> _Text_
-- Opening Marker --


    • matimal

      The majority of us will be dead in 50 years. The U.S. might not exist anymore. America just doesn’t operate on time scales like that. True ‘gentrification’, that is displacement of lower income people by higher income people, barely exists in Cincinnati. Even 3cdc has done very little actual displacement. Most of the buildings they’ve done were already empty. Many of the old regulars of the streets of OTR didn’t live there. They ‘commuted’ from Westwood, Avondale, and other neighborhoods to spend the day somewhere more interesting. They weren’t displaced. If Cincinnati ever prices out middle income people, I will be shocked….thrilled, but shocked. That is like a a homeless person worrying about paying too much for a house when they have two dollars to their name. Gentrification could not be less important as a consideration for those seeking to improve the economic and financial position of Cincinnati. You do not have to worry about poor people losing out to gentrification. Many would be thrilled to have a car and and a starter home in Forest Park or Kennedy Heights. If you want to help them, help them to get that, don’t indulge some romantic fantasy about the solidarity of the poor that doesn’t exist.

    • There are two separate issues that people are talking about when they talk about “gentrification”.

      The first issue is the direct displacement of the poor. I am not aware of this currently happening in OTR, and I can’t really see it happening for the foreseeable future. There are too many vacant buildings that can be renovated into new living space before greedy landlords start kicking out their tenants and converting apartments into condos.

-- Closing Marker --

> _Problem details_
Translate this sentence from the comments on gentrification in Cincinnati into Spanish: "The first issue is the direct displacement of the poor."

> _Entries provided_
-- Opening Marker --

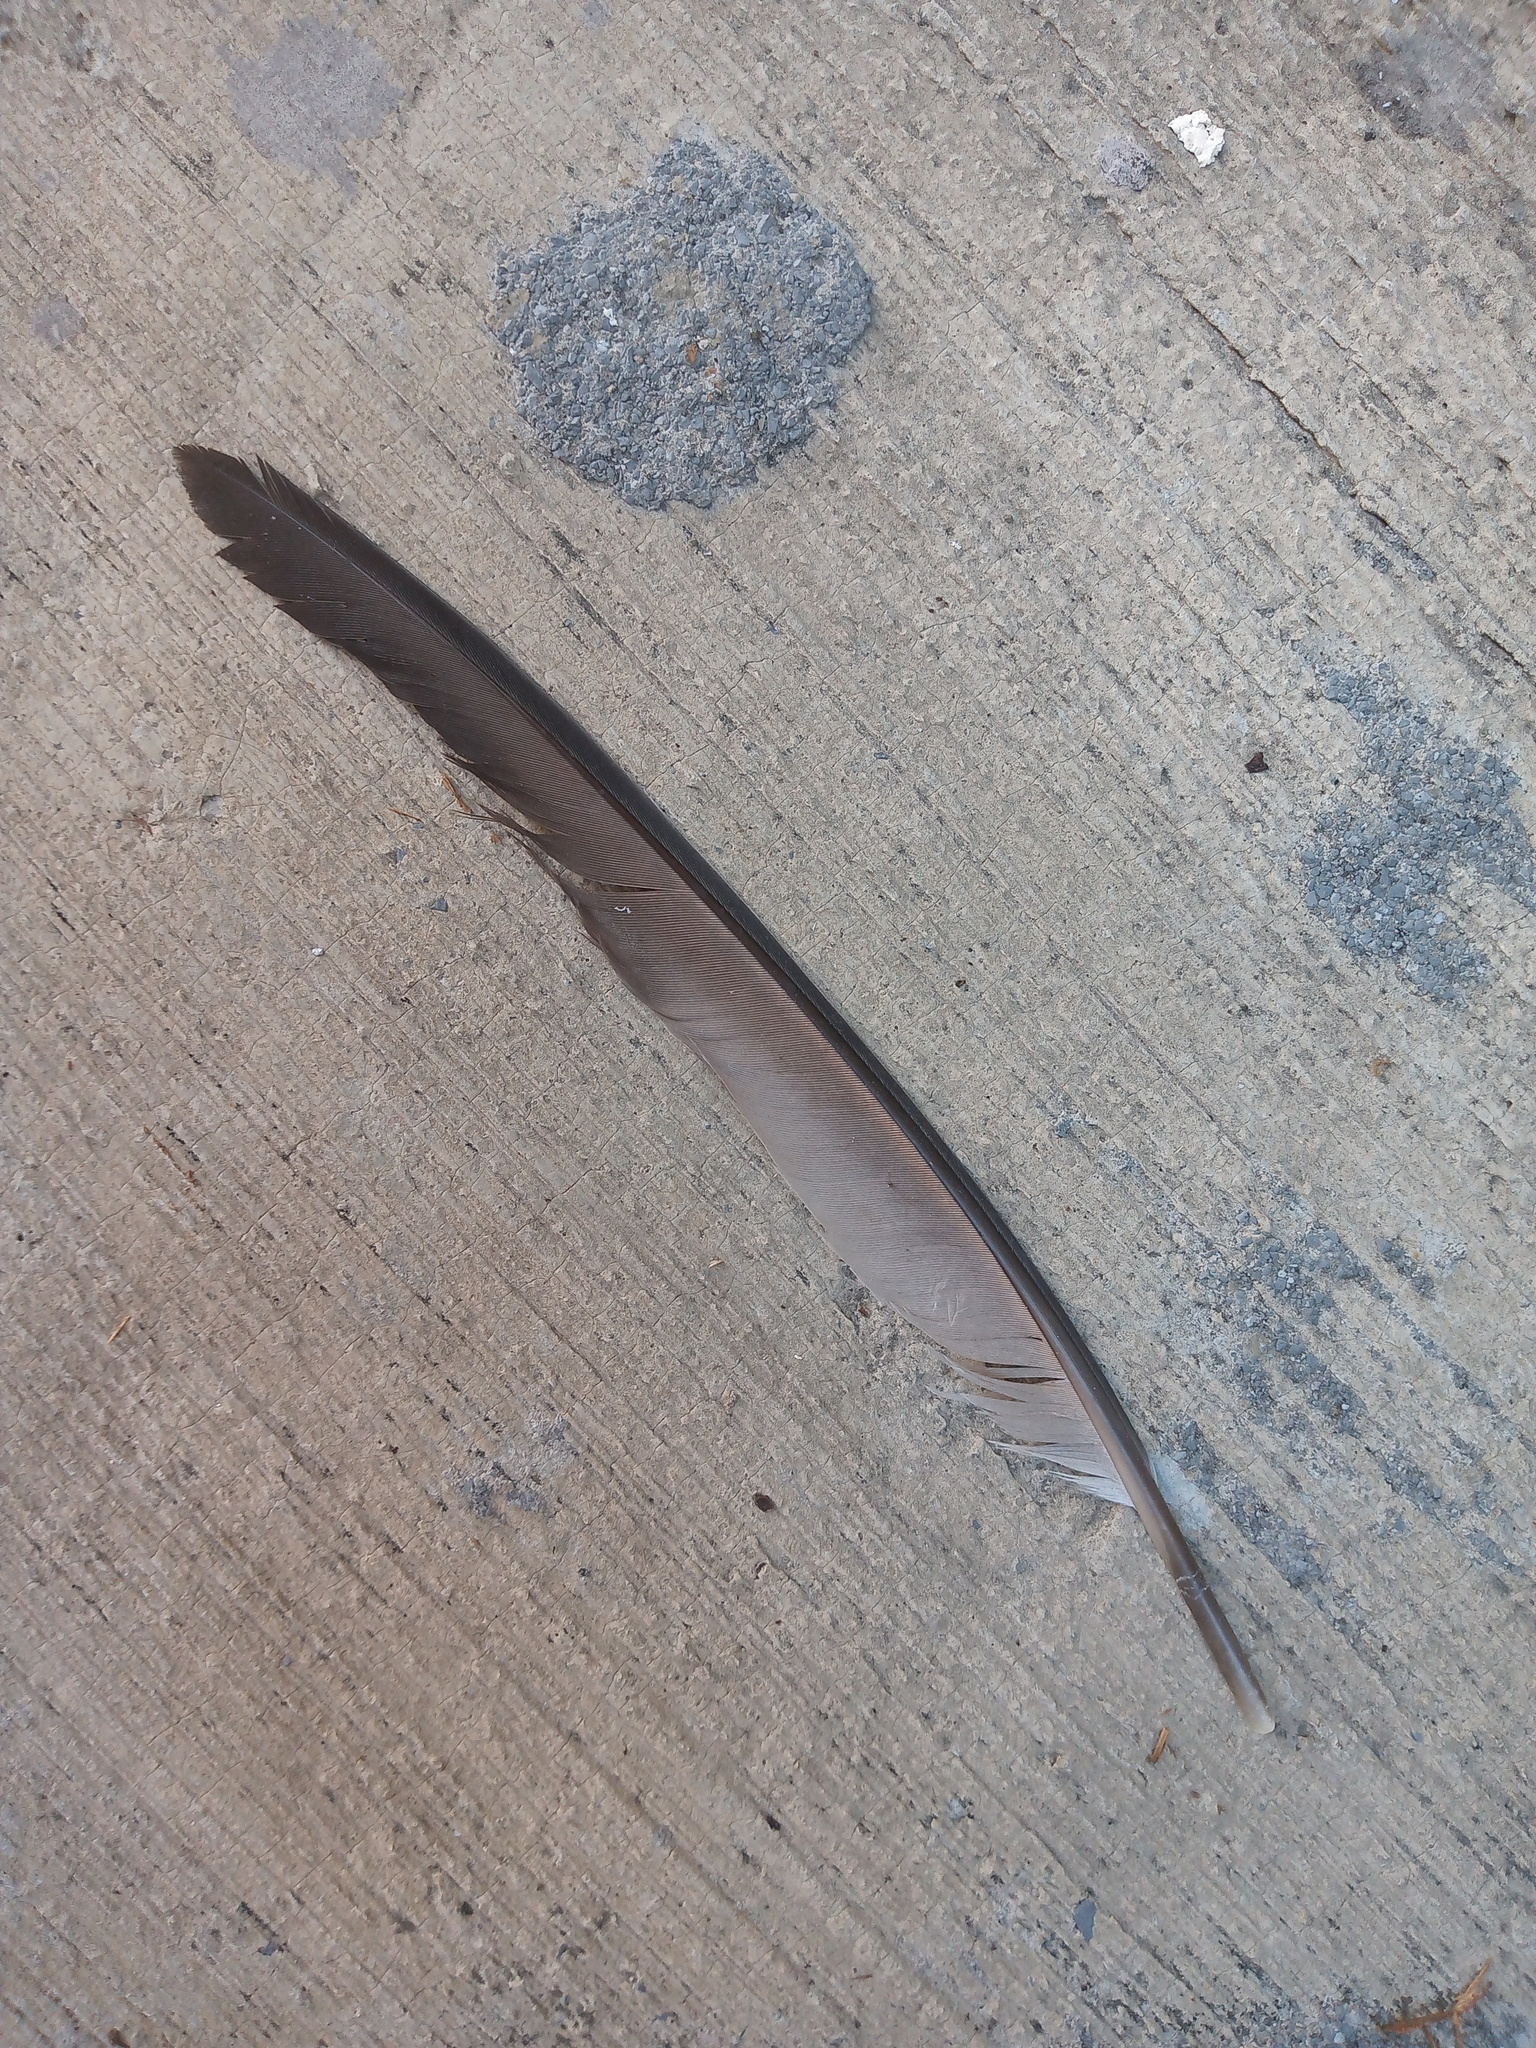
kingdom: Animalia
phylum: Chordata
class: Aves
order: Columbiformes
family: Columbidae
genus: Columba
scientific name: Columba livia
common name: Rock pigeon
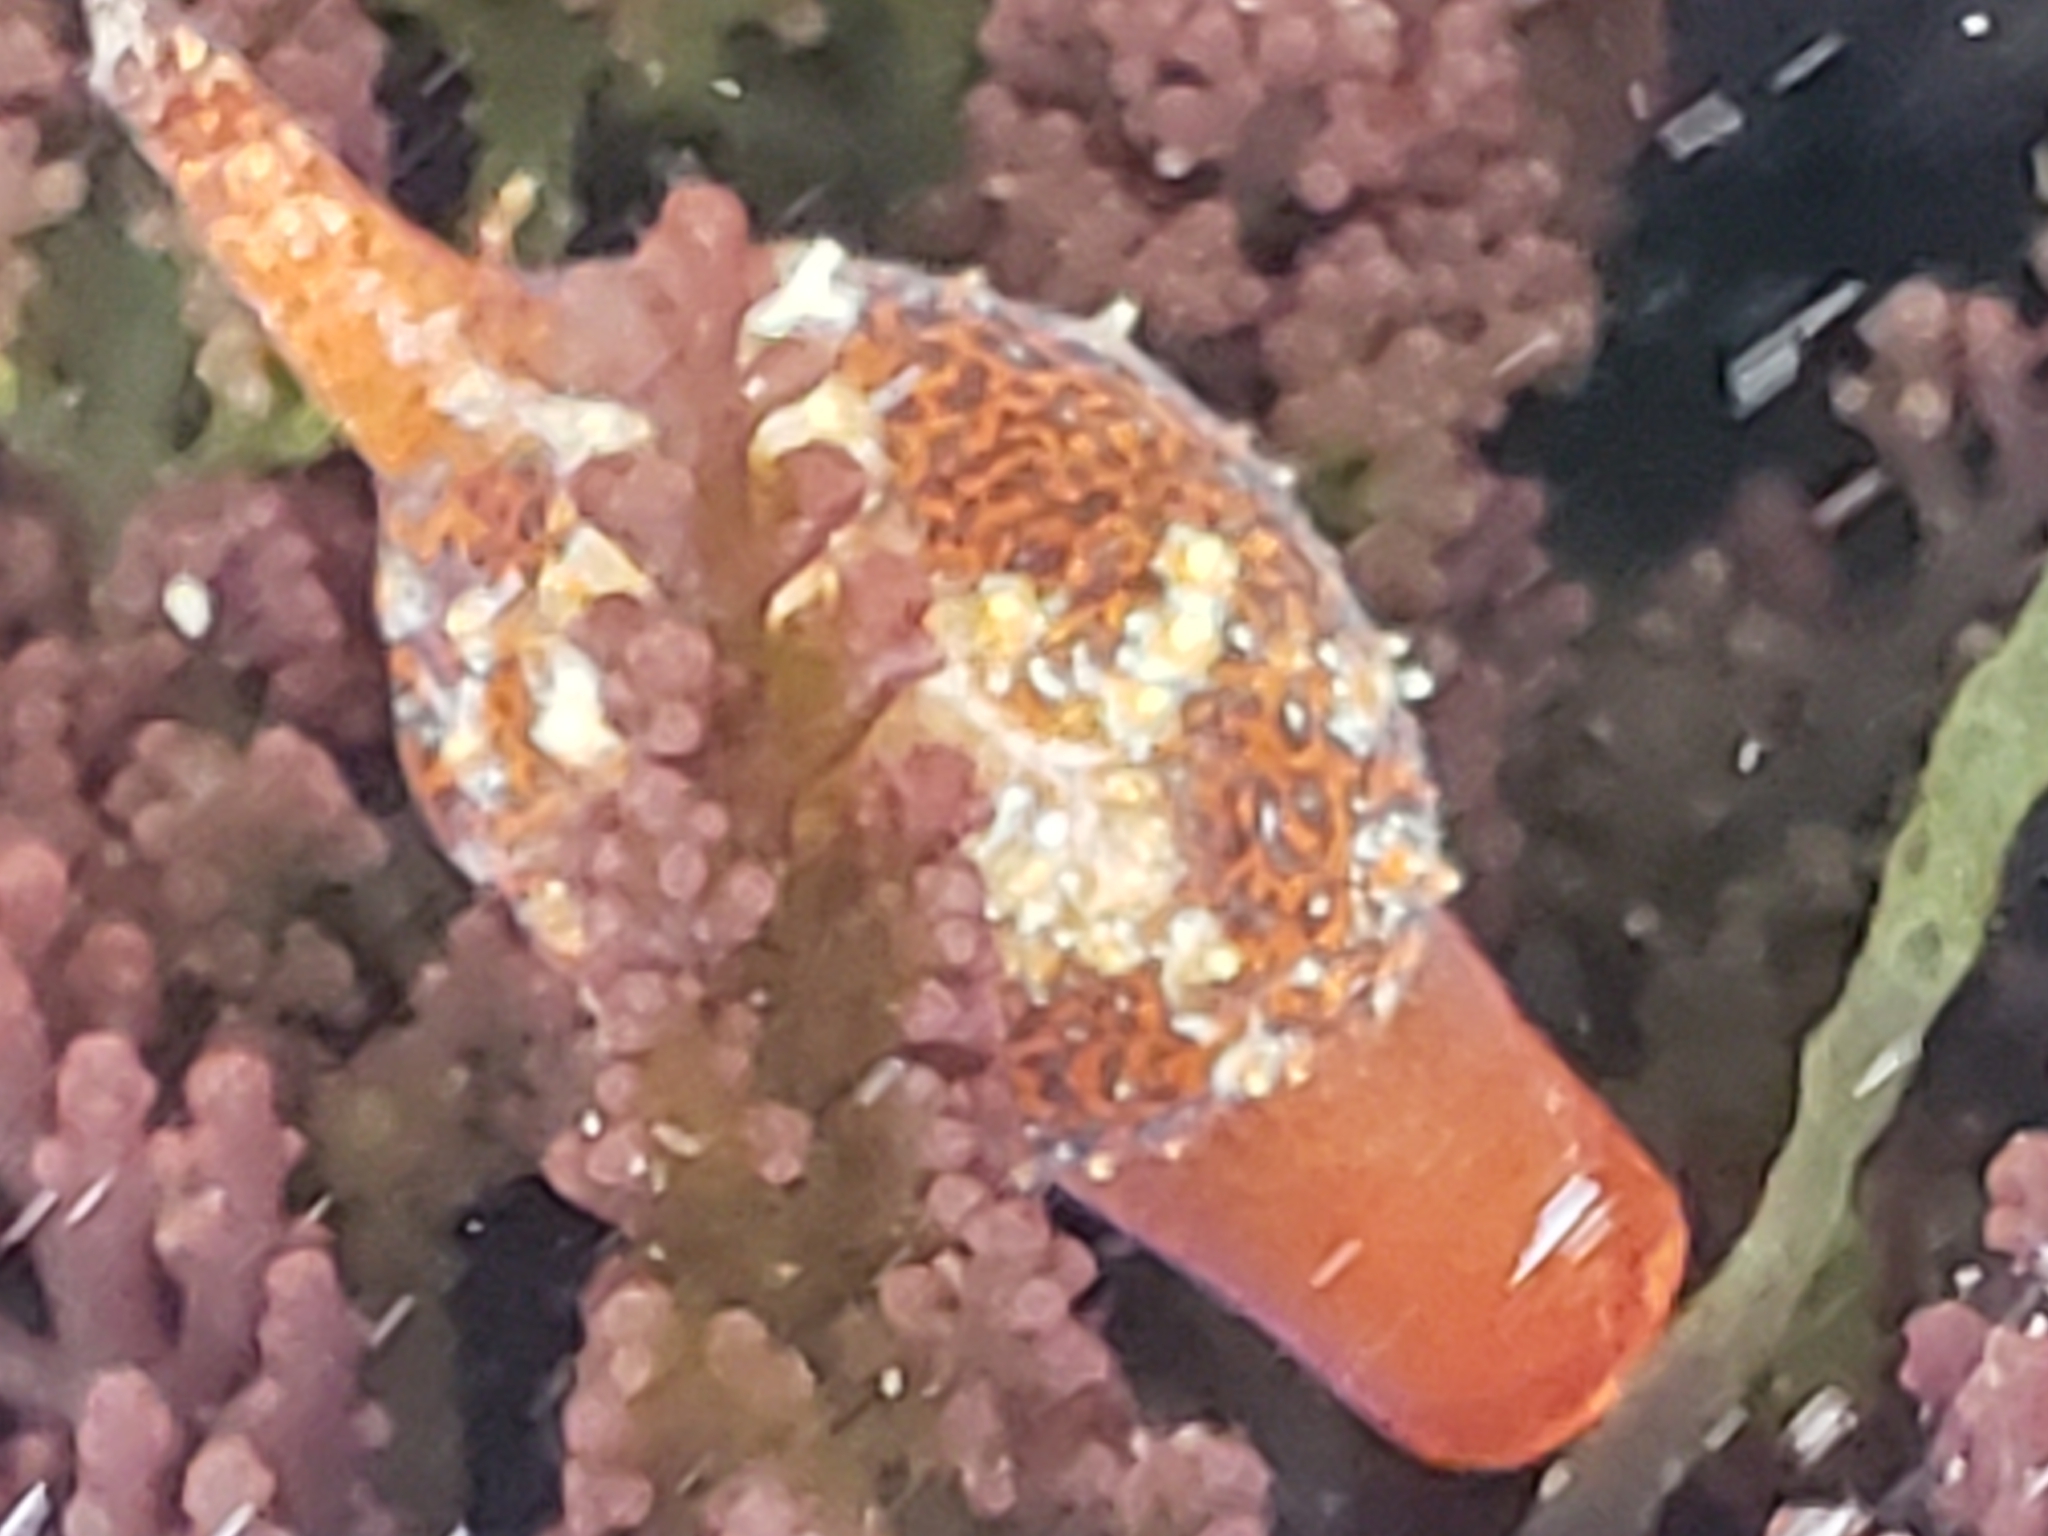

-- Closing Marker --

> _Exercise solution_
El primer problema es el desplazamiento directo de los pobres.